* Required work: Please return the lines below verbatim, beginning at the one that has "Scotland 及他們所做工作的資料，以便您可在舉行租客投票時作出知情決定。 |" and stopping after the one that has "(TIS) 免費獲得有關建議的中立意見。 |", and add no other lines.

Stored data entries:
= = = = = = =
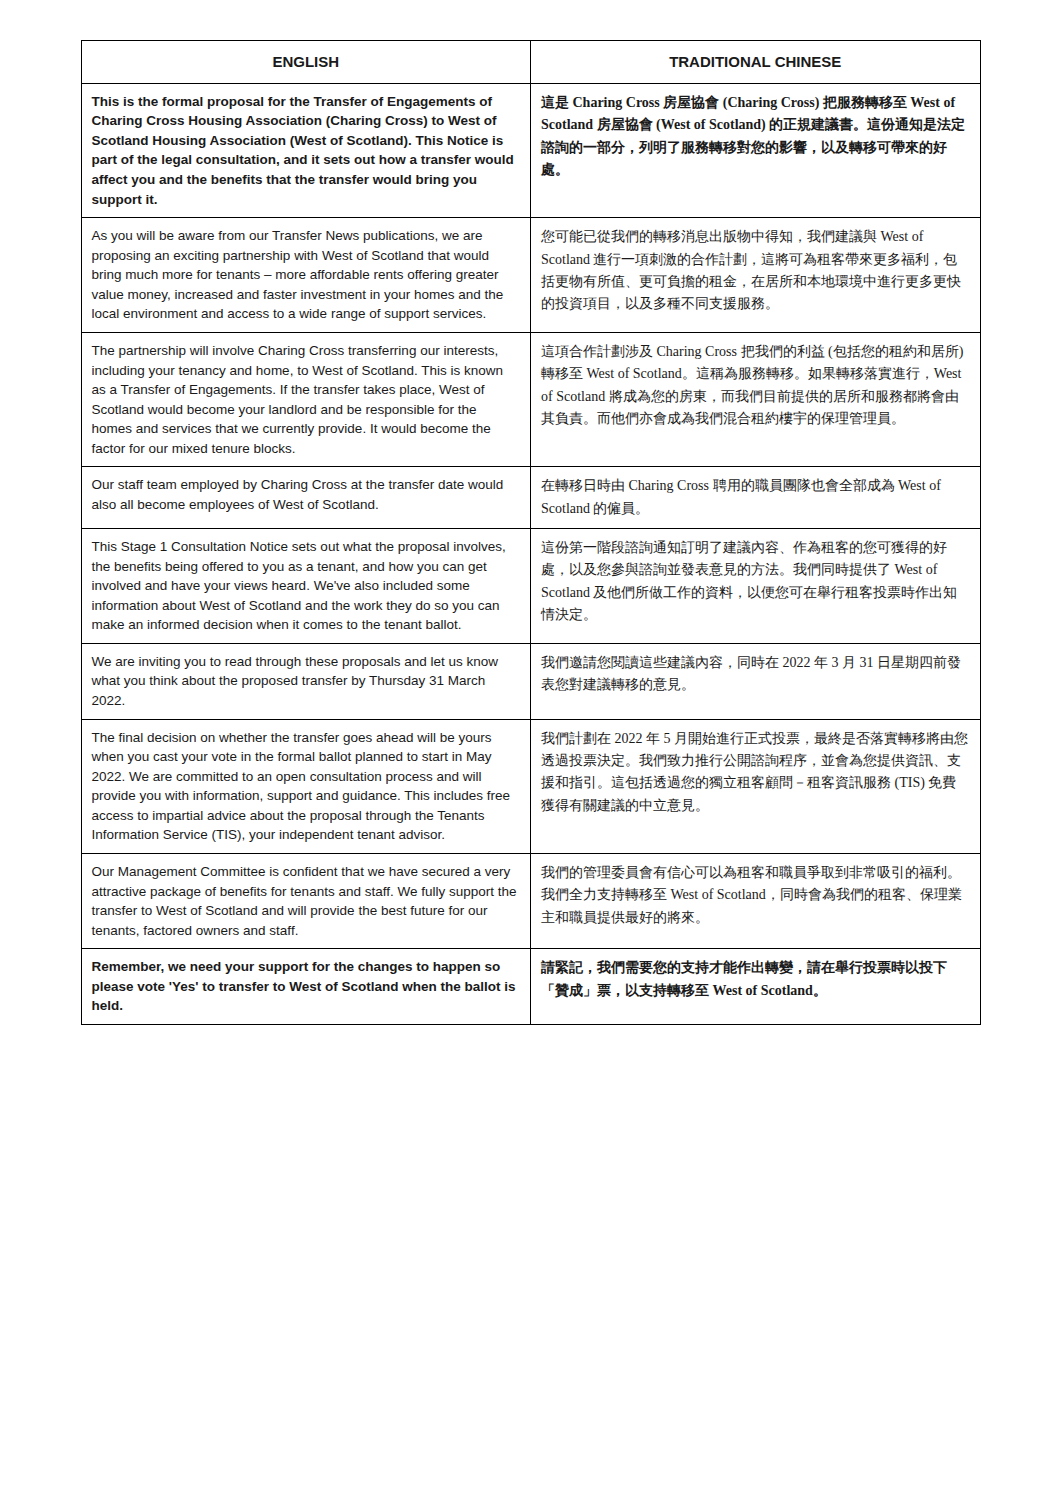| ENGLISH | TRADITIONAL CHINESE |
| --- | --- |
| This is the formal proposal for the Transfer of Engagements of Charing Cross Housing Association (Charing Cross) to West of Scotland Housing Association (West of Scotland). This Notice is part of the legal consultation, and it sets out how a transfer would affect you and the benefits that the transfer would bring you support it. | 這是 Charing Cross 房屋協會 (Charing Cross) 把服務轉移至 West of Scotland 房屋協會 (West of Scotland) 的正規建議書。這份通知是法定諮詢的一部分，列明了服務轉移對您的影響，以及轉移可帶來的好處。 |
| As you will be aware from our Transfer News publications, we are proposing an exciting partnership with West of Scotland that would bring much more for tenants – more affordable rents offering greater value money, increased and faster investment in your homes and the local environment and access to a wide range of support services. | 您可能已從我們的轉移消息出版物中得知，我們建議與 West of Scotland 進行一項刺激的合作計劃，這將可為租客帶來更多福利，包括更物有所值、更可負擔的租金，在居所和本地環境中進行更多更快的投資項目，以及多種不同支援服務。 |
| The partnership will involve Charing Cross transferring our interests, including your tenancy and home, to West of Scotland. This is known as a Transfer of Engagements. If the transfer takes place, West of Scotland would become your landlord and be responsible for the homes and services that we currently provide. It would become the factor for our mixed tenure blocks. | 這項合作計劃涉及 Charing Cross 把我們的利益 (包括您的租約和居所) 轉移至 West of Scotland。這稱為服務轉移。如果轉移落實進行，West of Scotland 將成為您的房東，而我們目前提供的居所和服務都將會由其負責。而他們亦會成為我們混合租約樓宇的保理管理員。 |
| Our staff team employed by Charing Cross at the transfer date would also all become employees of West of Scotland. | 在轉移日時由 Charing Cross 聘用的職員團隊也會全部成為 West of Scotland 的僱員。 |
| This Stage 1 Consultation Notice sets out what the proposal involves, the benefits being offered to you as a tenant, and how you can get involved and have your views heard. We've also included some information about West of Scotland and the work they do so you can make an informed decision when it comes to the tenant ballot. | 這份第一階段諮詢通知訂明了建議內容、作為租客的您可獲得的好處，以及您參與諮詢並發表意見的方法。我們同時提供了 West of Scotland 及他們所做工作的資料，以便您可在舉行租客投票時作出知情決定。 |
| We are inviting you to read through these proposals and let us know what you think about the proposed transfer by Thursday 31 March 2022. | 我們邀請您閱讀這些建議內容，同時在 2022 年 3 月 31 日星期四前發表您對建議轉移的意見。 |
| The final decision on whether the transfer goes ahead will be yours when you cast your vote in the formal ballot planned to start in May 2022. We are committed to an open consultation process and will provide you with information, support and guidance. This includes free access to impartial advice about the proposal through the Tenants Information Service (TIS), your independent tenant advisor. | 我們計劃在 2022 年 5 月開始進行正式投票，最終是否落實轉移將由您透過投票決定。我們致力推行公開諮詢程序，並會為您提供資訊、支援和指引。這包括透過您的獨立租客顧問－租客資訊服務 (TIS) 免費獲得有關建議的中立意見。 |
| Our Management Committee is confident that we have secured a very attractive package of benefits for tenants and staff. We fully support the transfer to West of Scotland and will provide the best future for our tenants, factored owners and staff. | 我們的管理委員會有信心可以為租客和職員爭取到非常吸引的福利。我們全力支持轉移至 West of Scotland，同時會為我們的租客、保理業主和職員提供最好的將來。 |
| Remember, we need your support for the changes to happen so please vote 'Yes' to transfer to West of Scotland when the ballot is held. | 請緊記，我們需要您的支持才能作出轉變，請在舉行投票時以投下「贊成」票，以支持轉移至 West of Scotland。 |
= = = = = = =
* Exercise result:
| This Stage 1 Consultation Notice sets out what the proposal involves, the benefits being offered to you as a tenant, and how you can get involved and have your views heard. We've also included some information about West of Scotland and the work they do so you can make an informed decision when it comes to the tenant ballot. | 這份第一階段諮詢通知訂明了建議內容、作為租客的您可獲得的好處，以及您參與諮詢並發表意見的方法。我們同時提供了 West of Scotland 及他們所做工作的資料，以便您可在舉行租客投票時作出知情決定。 |
| We are inviting you to read through these proposals and let us know what you think about the proposed transfer by Thursday 31 March 2022. | 我們邀請您閱讀這些建議內容，同時在 2022 年 3 月 31 日星期四前發表您對建議轉移的意見。 |
| The final decision on whether the transfer goes ahead will be yours when you cast your vote in the formal ballot planned to start in May 2022. We are committed to an open consultation process and will provide you with information, support and guidance. This includes free access to impartial advice about the proposal through the Tenants Information Service (TIS), your independent tenant advisor. | 我們計劃在 2022 年 5 月開始進行正式投票，最終是否落實轉移將由您透過投票決定。我們致力推行公開諮詢程序，並會為您提供資訊、支援和指引。這包括透過您的獨立租客顧問－租客資訊服務 (TIS) 免費獲得有關建議的中立意見。 |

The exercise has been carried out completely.